Yelir bemerkte, dass die Magie, die von Zunae strömte, viel geringer war als das letzte Mal. Sie war auch viel langsamer und nicht so ungezügelt. Weil sie es dieses Mal bewusst steuerte?
Er konnte es nicht sagen, aber es machte ihn auf alle Fälle neugierig.
»Ich denke, das reicht«, bemerkte Zunae schließlich, was Yelir die Stirn runzeln ließ. Schwang da Erschöpfung in ihrer Stimme mit oder bildete er sich das ein. War es so schwer für sie, den Magiestrom zu kontrollieren?
»In Ordnung«, erwiderte er, obwohl er gern noch weiter gesammelt hätte. Nur war er selbst zu erschöpft, um noch weiter zu gehen.
Also richtete er die Magie aus und ließ die angesammelte Magie los.
Zuerst bewegte sie sich nur langsam, bevor sie immer schneller wurde. Dann traf sie auf die Schwärze und schleuderte Yelir und Zunae zurück.
Keuchend griff Yelir nach Zunae, damit sie nicht fiel. Er hatte damit gerechnet, doch so wie Zunae quietschte, traf es sie überraschend. Sie sackte in seine Arme und rang keuchend nach Atem, doch was ihn in dem Moment alarmierte, war ein ersticktes Keuchen, bevor ein lautes Knacken im Raum erklang. Fast so, als würden Knochen splittern.
Nur waren es keine Knochen. Es waren Aeliths Finger, die brachen wie zu heißer Ton.
Risse bildeten sich, zogen sich über ihren Arm, der nach und nach abblätterte.
Aelith sah das Geschehen mit großen Augen. Da waren keine Schmerzen, als sie zusah, wie ihr Arm auseinanderbrach.
Sie glaubte ihren eigenen Augen nicht, denn bis jetzt hatte sie noch immer gehofft, dass Degoni unrecht hatte.
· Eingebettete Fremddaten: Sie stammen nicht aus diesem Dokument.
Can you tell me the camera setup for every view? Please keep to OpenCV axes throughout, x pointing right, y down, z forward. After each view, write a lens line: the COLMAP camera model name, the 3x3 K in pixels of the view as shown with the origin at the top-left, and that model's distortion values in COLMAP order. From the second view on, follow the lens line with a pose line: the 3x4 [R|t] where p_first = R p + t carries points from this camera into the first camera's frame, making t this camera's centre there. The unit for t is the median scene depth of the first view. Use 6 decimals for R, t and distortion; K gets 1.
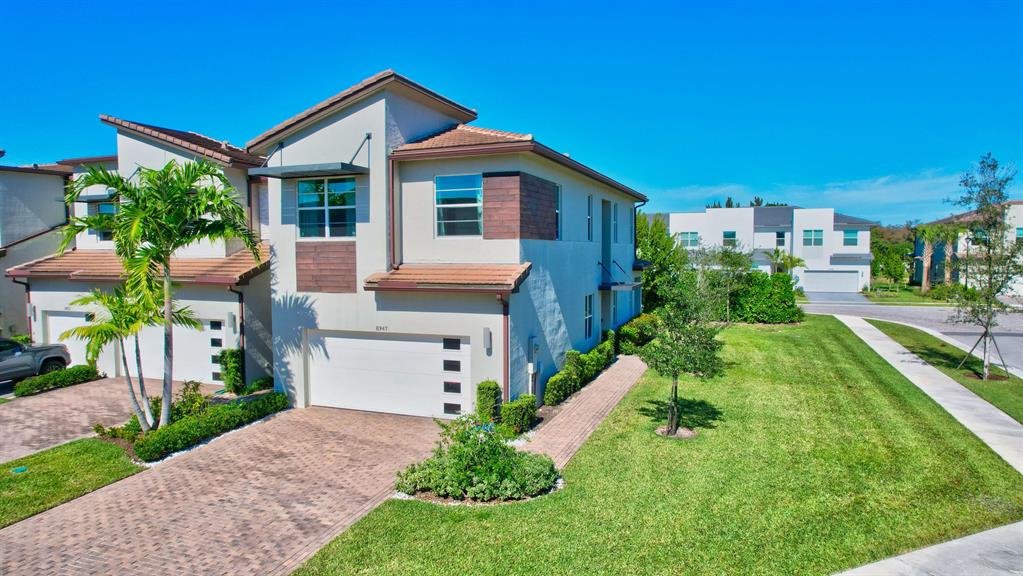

Die Risse zogen sich bis zu ihrem Ellenbogen, hinauf zu ihrer Schulter, wo sie plötzlich einen stechenden Schmerz spürte.
Nur ganz kurz, doch so intensiv, dass ihr die Tränen kamen und sie für einen Moment die Augen schloss.
Schließlich schloss sie ihre Augen, während sie um Atem rang.
Ihr Arm. Ihr Arm war einfach zerfallen und sie spürte keinen Unterschied. Keine Schmerzen. Nichts.
Aeliths Tränen wurden schlimmer, als ihr klar wurde, was sie hätte erwarten können.
Sie schlang ihren freien Arm um sich und ließ ihren Tränen hemmungslos freien Lauf.
Aelith weinte um ihren Bruder, ihren Arm, um die Leben, die sie vermutlich zerstört hatte und darüber, dass die Erleichterung, dass sie doch nicht sterben würde, ungerecht war.
Zunae löste sich langsam von Yelir, um auf Aelith zuzugehen und sie sanft in den Arm zu nehmen. Ihre Hand glitt sanft und beruhigend über ihren Rücken. »Sieh so aus, als wärst du zumindest nicht mehr das Futter dieses Artefaktes«, bemerkte Zunae, die zu dem Ring schielte, er am Boden lag. Er hatte mehrere Risse, doch die dunkle Macht, die er ausstrahlte, war noch immer spürbar.
Zunae spürte, wie Aelith zitternd Luft holte und dann etwas flüsterte. »Was?«, fragte sie entsetzt, als ihr klar wurde, was sie da verstanden hatte.
Sie löste sich etwas von Aelith und blickte sie alarmiert an.
»Fürst Ladvarian hat mir den Ring gegeben«, wiederholte sie flüsternd, wobei sie immer wieder leise schluchzte.
Alarmiert blickte Zunae zu Yelir, dessen Blick schlagartig wütend und sein Gesicht blass wurde. Er war zu geschockt davon, dass einer seiner Fürsten involviert war. Gleichzeitig packte ihn die Wut. Wie konnte er all die Zeit unentdeckt bleiben?